Start of THE DATA

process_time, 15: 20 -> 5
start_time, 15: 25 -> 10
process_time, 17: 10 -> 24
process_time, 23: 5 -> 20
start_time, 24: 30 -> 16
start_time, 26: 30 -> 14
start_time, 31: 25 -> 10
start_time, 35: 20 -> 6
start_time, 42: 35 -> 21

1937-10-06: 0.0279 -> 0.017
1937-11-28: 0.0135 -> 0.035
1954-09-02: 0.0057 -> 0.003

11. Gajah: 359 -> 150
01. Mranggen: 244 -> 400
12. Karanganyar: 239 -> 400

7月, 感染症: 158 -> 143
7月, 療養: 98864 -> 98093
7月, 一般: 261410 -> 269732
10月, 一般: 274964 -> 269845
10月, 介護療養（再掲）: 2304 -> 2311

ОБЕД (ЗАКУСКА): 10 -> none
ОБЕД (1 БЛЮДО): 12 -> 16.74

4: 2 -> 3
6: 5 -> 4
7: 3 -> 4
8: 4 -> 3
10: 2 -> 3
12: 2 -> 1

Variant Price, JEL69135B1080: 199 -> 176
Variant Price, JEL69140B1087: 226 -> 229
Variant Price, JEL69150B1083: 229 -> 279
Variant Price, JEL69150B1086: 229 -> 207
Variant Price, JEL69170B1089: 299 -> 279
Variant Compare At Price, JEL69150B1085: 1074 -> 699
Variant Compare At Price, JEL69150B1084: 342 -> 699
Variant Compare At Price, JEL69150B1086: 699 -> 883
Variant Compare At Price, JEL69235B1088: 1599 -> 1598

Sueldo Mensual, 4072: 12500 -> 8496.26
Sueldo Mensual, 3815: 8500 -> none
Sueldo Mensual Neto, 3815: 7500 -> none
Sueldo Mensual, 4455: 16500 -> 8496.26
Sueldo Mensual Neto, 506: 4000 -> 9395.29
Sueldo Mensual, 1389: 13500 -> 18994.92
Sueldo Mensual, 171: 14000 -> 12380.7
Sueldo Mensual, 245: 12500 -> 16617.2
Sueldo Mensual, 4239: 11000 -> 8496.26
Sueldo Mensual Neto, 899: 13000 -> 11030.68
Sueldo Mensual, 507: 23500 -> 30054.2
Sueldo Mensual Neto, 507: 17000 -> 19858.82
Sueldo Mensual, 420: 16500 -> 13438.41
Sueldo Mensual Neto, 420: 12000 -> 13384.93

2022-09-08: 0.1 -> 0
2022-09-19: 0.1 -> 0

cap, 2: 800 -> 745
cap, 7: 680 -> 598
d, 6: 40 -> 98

End of THE DATA

◆ PROBLEM TO WORK ON
Return the listing above exactly, line for line.

◆ WRITTEN SOLUTION
process_time, 15: 20 -> 5
start_time, 15: 25 -> 10
process_time, 17: 10 -> 24
process_time, 23: 5 -> 20
start_time, 24: 30 -> 16
start_time, 26: 30 -> 14
start_time, 31: 25 -> 10
start_time, 35: 20 -> 6
start_time, 42: 35 -> 21

1937-10-06: 0.0279 -> 0.017
1937-11-28: 0.0135 -> 0.035
1954-09-02: 0.0057 -> 0.003

11. Gajah: 359 -> 150
01. Mranggen: 244 -> 400
12. Karanganyar: 239 -> 400

7月, 感染症: 158 -> 143
7月, 療養: 98864 -> 98093
7月, 一般: 261410 -> 269732
10月, 一般: 274964 -> 269845
10月, 介護療養（再掲）: 2304 -> 2311

ОБЕД (ЗАКУСКА): 10 -> none
ОБЕД (1 БЛЮДО): 12 -> 16.74

4: 2 -> 3
6: 5 -> 4
7: 3 -> 4
8: 4 -> 3
10: 2 -> 3
12: 2 -> 1

Variant Price, JEL69135B1080: 199 -> 176
Variant Price, JEL69140B1087: 226 -> 229
Variant Price, JEL69150B1083: 229 -> 279
Variant Price, JEL69150B1086: 229 -> 207
Variant Price, JEL69170B1089: 299 -> 279
Variant Compare At Price, JEL69150B1085: 1074 -> 699
Variant Compare At Price, JEL69150B1084: 342 -> 699
Variant Compare At Price, JEL69150B1086: 699 -> 883
Variant Compare At Price, JEL69235B1088: 1599 -> 1598

Sueldo Mensual, 4072: 12500 -> 8496.26
Sueldo Mensual, 3815: 8500 -> none
Sueldo Mensual Neto, 3815: 7500 -> none
Sueldo Mensual, 4455: 16500 -> 8496.26
Sueldo Mensual Neto, 506: 4000 -> 9395.29
Sueldo Mensual, 1389: 13500 -> 18994.92
Sueldo Mensual, 171: 14000 -> 12380.7
Sueldo Mensual, 245: 12500 -> 16617.2
Sueldo Mensual, 4239: 11000 -> 8496.26
Sueldo Mensual Neto, 899: 13000 -> 11030.68
Sueldo Mensual, 507: 23500 -> 30054.2
Sueldo Mensual Neto, 507: 17000 -> 19858.82
Sueldo Mensual, 420: 16500 -> 13438.41
Sueldo Mensual Neto, 420: 12000 -> 13384.93

2022-09-08: 0.1 -> 0
2022-09-19: 0.1 -> 0

cap, 2: 800 -> 745
cap, 7: 680 -> 598
d, 6: 40 -> 98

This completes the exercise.